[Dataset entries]
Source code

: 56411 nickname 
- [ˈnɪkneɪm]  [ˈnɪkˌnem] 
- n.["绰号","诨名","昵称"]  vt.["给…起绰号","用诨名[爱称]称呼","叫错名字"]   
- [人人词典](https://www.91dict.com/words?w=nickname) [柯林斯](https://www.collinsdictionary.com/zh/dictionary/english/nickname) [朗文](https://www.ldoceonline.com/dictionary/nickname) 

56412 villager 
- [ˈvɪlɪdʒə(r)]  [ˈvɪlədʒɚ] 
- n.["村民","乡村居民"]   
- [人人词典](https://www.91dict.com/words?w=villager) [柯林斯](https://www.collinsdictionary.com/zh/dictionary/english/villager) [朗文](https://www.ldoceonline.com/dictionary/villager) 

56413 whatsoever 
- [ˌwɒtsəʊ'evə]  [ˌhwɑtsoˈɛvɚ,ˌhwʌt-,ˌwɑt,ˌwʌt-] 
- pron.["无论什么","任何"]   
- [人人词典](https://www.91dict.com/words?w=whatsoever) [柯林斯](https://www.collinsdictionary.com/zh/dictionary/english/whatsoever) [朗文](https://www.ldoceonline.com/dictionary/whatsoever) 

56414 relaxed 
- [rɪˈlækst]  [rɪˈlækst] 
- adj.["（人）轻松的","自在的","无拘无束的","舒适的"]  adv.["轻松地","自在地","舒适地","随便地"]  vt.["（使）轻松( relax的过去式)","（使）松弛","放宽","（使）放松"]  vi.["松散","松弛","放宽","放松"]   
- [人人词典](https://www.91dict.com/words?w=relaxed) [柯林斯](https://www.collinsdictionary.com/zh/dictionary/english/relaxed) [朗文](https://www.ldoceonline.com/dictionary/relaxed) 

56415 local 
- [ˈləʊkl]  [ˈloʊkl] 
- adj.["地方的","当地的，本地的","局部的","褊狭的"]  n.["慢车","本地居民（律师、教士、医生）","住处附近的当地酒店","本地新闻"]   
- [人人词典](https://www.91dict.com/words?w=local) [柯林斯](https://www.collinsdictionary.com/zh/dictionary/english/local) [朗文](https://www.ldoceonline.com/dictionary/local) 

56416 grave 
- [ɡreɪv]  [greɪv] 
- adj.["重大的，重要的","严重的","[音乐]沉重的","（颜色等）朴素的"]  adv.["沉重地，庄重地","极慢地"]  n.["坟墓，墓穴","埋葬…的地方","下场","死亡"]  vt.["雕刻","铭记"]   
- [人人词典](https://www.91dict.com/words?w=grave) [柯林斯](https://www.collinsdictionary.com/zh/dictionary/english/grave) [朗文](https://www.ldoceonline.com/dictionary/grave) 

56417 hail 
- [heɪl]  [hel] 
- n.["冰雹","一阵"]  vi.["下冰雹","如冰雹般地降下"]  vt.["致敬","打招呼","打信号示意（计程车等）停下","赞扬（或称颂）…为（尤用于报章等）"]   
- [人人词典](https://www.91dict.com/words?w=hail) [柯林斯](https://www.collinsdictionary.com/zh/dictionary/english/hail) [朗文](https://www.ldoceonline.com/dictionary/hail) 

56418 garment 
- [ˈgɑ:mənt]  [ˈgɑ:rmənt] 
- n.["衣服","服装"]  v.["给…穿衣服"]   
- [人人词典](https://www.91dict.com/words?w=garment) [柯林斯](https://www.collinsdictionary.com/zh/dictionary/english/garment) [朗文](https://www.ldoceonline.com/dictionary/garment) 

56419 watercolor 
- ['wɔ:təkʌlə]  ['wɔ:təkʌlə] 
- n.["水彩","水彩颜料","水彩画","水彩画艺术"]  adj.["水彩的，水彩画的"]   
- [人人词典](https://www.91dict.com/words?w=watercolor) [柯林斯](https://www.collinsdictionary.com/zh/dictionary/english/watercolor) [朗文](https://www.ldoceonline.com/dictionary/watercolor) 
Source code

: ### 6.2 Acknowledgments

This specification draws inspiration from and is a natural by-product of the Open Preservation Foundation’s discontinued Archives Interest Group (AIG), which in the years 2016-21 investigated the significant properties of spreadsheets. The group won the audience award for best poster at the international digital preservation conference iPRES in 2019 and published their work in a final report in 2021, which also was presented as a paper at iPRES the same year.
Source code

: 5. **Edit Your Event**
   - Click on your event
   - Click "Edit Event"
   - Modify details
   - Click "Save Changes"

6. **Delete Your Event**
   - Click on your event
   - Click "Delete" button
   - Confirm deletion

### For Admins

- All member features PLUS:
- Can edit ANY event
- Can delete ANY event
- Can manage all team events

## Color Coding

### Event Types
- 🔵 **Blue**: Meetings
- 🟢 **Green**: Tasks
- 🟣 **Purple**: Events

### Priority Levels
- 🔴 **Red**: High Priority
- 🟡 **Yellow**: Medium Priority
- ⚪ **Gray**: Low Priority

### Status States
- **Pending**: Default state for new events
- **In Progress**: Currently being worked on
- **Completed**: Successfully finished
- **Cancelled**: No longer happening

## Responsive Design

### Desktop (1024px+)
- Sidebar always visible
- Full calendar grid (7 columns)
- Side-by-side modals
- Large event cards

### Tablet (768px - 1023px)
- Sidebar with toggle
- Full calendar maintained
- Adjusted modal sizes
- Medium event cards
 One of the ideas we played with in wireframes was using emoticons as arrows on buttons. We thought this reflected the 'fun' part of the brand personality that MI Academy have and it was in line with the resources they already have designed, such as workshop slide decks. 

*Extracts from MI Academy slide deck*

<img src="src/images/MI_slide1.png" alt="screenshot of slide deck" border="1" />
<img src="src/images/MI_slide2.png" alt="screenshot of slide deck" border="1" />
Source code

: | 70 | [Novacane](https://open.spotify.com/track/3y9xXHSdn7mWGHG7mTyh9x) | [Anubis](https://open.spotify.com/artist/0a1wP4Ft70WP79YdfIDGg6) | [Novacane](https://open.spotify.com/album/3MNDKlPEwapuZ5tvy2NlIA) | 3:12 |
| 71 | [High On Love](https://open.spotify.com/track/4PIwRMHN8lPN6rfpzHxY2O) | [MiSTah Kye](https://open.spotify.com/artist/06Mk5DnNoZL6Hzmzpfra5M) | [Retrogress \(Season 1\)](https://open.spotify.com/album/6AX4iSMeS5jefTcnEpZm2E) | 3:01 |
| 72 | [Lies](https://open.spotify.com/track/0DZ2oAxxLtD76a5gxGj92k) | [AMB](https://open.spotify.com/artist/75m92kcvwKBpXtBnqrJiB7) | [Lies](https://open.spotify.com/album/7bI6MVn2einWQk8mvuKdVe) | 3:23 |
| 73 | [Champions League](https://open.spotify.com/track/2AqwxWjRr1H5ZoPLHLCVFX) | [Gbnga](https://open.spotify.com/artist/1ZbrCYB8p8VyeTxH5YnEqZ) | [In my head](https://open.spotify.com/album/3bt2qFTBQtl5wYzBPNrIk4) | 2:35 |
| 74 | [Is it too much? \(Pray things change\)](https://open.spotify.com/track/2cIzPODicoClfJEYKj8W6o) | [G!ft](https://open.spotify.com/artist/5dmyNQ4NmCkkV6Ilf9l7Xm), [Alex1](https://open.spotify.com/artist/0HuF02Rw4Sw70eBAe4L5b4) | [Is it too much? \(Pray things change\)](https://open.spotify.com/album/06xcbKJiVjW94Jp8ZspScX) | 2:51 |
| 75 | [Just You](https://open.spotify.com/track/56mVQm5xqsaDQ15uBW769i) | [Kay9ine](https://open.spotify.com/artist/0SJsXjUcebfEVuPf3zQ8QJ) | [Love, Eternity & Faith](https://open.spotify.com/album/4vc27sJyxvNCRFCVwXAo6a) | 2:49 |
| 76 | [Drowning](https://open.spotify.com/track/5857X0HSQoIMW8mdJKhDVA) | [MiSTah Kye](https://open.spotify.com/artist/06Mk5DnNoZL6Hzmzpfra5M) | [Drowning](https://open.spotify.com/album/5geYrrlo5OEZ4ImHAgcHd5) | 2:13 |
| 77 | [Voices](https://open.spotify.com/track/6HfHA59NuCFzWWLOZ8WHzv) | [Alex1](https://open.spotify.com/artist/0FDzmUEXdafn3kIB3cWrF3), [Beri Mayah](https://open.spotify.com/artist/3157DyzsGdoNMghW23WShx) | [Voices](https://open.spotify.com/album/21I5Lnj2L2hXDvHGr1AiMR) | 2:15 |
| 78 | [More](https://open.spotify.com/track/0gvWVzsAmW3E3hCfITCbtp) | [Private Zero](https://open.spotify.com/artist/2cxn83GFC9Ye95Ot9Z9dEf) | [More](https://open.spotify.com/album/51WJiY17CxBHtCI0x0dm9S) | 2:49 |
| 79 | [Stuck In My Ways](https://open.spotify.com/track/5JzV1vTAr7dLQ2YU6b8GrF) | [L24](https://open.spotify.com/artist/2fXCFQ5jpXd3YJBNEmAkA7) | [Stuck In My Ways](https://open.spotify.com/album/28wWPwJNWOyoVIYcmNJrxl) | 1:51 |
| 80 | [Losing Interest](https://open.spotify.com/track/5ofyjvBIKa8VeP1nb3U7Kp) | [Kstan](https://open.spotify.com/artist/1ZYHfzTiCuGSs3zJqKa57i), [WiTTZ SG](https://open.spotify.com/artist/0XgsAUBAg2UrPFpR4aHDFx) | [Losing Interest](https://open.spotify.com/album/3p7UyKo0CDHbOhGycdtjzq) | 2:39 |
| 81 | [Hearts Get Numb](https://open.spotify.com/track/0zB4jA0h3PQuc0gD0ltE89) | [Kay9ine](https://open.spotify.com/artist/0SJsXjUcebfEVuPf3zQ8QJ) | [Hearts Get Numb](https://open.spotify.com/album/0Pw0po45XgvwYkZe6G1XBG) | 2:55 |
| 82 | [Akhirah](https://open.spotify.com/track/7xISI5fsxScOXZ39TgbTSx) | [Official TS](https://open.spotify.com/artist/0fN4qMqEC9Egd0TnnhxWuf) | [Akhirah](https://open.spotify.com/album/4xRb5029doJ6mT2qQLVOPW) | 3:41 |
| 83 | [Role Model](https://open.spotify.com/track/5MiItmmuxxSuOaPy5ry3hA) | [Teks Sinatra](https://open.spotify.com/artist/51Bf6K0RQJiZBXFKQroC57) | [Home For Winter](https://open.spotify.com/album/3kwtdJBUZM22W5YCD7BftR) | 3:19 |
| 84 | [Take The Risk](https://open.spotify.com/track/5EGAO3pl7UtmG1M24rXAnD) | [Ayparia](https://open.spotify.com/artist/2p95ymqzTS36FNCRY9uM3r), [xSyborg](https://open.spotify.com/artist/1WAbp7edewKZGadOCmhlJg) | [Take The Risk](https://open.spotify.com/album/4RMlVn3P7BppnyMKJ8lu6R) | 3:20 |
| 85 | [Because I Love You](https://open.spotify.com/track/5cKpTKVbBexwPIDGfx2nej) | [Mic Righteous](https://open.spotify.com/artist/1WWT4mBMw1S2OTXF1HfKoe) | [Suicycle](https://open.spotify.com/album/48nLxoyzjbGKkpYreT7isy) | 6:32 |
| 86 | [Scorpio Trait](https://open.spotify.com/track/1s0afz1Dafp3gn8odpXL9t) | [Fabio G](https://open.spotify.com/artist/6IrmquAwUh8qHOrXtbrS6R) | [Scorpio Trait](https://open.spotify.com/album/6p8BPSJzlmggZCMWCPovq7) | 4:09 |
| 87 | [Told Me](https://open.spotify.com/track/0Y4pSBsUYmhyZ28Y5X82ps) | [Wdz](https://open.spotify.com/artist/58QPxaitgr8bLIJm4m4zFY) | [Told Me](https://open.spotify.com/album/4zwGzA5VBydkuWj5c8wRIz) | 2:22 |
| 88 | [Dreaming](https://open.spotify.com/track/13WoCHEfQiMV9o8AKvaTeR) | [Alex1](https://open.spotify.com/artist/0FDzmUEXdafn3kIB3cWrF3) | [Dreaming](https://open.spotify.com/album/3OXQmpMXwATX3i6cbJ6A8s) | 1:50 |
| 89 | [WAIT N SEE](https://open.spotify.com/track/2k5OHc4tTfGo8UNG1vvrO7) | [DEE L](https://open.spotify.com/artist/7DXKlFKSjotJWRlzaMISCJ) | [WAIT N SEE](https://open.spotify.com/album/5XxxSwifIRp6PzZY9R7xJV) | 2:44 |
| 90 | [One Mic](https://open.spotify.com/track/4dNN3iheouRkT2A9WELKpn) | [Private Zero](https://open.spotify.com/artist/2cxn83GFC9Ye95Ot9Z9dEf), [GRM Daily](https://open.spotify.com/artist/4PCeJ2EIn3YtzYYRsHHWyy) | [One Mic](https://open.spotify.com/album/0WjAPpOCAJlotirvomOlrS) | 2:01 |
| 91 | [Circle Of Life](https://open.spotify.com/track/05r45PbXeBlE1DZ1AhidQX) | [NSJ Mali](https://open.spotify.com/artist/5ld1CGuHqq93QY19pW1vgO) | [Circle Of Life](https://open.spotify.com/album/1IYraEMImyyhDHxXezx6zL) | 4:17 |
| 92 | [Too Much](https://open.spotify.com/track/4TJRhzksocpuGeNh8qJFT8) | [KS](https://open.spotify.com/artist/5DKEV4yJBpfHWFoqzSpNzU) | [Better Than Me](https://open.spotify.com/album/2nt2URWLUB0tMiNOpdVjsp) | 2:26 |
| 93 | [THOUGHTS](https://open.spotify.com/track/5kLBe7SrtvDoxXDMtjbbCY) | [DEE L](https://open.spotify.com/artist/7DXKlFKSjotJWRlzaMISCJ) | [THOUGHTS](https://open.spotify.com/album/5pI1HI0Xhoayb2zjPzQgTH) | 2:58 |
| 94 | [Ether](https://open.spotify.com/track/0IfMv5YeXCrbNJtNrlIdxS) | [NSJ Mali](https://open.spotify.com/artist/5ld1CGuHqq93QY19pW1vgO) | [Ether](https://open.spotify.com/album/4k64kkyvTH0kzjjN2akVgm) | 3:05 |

# [Requirement]
Could you quote the listing from the line with "## Color Coding" to the line with "- Large event cards", including both of those lines?

# [Answer box]
## Color Coding

### Event Types
- 🔵 **Blue**: Meetings
- 🟢 **Green**: Tasks
- 🟣 **Purple**: Events

### Priority Levels
- 🔴 **Red**: High Priority
- 🟡 **Yellow**: Medium Priority
- ⚪ **Gray**: Low Priority

### Status States
- **Pending**: Default state for new events
- **In Progress**: Currently being worked on
- **Completed**: Successfully finished
- **Cancelled**: No longer happening

## Responsive Design

### Desktop (1024px+)
- Sidebar always visible
- Full calendar grid (7 columns)
- Side-by-side modals
- Large event cards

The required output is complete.